## WHAT TO WORK ON
In this exercise, the entries below include pictures. Repeat exactly the lines from the line with "BEVESTIGINGSARTIKELEN" to the line with "Классическая схема", including both, but without the pictures.

╭─ DATASET CONTENT

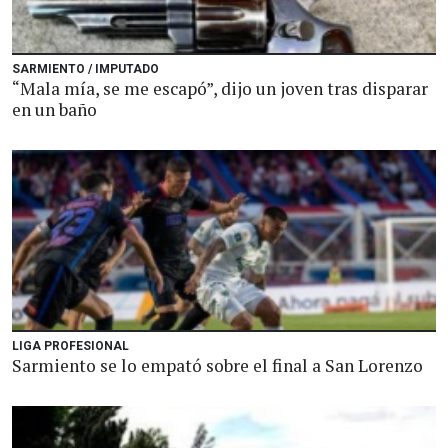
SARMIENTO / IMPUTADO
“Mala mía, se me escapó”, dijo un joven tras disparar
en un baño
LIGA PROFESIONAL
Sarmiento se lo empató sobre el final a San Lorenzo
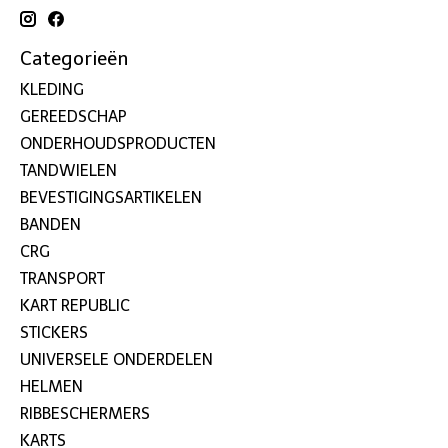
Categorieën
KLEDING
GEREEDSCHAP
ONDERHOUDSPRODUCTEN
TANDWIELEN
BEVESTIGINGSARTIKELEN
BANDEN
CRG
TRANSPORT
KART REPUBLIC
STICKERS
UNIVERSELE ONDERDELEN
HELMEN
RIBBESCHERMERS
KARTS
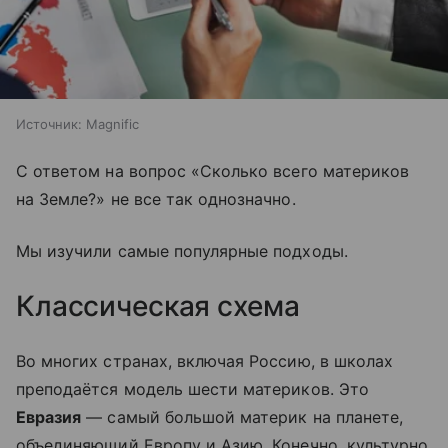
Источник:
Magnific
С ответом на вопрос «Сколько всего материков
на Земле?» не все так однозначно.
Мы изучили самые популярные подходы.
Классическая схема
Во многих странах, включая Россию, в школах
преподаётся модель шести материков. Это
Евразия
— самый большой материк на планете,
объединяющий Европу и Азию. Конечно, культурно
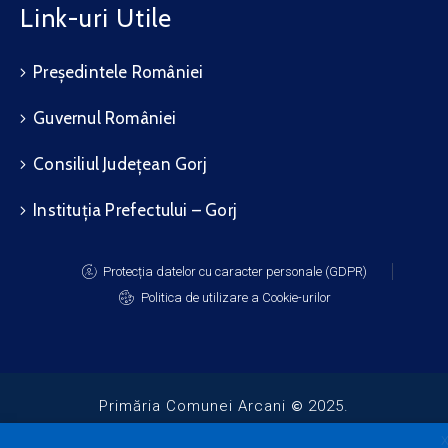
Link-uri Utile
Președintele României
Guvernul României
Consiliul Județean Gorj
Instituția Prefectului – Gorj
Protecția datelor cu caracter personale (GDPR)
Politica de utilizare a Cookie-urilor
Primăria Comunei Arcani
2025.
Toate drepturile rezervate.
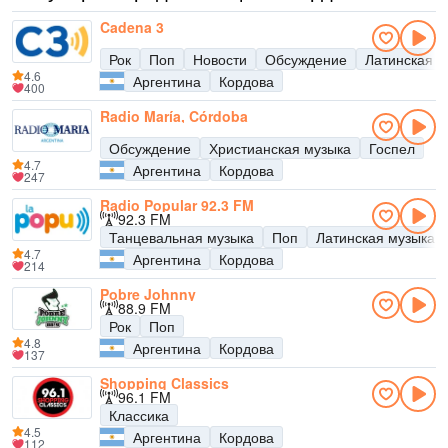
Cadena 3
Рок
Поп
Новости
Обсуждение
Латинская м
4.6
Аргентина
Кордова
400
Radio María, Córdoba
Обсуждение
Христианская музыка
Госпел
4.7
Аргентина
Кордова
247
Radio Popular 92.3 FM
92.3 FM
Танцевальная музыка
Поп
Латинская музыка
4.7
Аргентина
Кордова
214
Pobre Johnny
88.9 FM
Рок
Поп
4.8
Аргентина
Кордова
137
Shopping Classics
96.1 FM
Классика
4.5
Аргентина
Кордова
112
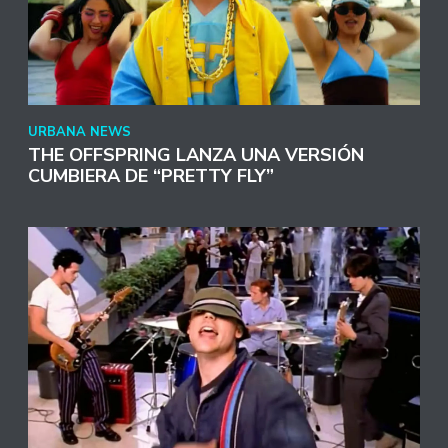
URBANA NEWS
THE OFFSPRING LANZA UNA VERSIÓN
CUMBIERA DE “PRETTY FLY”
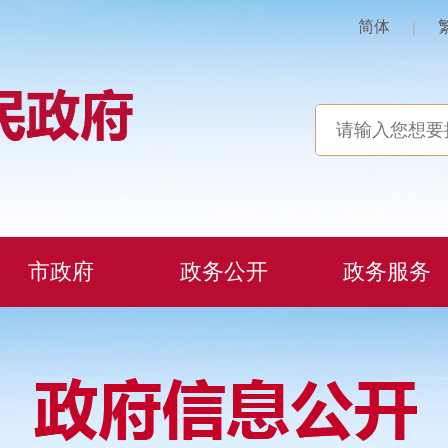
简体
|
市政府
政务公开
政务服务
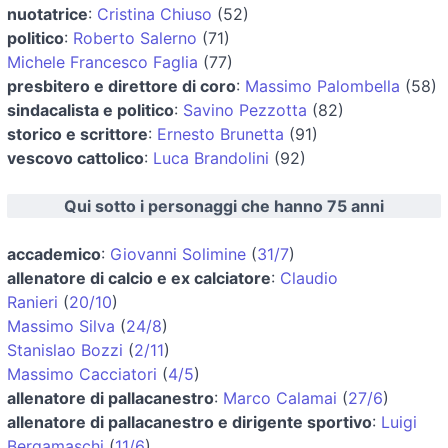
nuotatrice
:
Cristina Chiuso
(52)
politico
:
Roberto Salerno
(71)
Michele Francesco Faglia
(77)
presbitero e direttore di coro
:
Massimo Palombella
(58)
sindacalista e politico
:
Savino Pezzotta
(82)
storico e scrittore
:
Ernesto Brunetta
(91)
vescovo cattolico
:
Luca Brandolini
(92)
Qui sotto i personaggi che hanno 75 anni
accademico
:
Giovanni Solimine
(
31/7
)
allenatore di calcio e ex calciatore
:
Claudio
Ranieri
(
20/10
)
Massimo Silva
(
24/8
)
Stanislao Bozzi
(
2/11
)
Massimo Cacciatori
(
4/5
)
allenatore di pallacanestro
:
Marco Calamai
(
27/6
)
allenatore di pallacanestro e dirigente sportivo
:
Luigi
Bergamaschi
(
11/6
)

╰─
╭─ DATASET CONTENT

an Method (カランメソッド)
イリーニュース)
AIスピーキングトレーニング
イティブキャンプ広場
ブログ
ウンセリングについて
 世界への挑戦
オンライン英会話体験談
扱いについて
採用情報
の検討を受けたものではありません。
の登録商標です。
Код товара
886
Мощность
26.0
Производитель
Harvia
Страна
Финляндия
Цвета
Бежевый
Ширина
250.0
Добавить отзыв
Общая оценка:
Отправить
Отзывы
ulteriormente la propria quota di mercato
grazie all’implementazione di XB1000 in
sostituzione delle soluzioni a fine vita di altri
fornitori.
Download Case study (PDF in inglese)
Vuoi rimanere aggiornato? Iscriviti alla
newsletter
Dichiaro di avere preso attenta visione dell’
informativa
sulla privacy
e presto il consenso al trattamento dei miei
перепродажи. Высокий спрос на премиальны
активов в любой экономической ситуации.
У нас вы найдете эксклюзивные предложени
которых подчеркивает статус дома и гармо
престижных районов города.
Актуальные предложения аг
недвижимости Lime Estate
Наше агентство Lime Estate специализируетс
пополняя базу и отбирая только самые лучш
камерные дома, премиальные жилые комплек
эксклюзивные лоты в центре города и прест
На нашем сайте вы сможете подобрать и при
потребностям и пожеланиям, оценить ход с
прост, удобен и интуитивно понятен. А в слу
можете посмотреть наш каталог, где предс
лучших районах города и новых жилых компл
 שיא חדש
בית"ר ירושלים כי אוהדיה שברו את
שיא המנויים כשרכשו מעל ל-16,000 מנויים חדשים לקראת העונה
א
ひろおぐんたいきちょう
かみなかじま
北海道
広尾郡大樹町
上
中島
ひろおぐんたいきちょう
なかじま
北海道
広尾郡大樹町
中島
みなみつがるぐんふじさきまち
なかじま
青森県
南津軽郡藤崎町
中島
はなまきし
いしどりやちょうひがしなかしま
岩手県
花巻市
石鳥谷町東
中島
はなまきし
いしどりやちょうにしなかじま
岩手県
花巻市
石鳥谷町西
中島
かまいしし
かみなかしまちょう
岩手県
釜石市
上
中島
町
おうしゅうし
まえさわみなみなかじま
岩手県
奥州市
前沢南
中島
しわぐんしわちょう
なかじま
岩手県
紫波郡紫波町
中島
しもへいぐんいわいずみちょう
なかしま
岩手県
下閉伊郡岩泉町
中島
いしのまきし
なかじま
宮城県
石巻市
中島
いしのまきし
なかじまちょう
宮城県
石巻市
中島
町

╰─

## TASK RESPONSE
BEVESTIGINGSARTIKELEN
BANDEN
CRG
TRANSPORT
KART REPUBLIC
STICKERS
UNIVERSELE ONDERDELEN
HELMEN
RIBBESCHERMERS
KARTS
Источник:
Magnific
С ответом на вопрос «Сколько всего материков
на Земле?» не все так однозначно.
Мы изучили самые популярные подходы.
Классическая схема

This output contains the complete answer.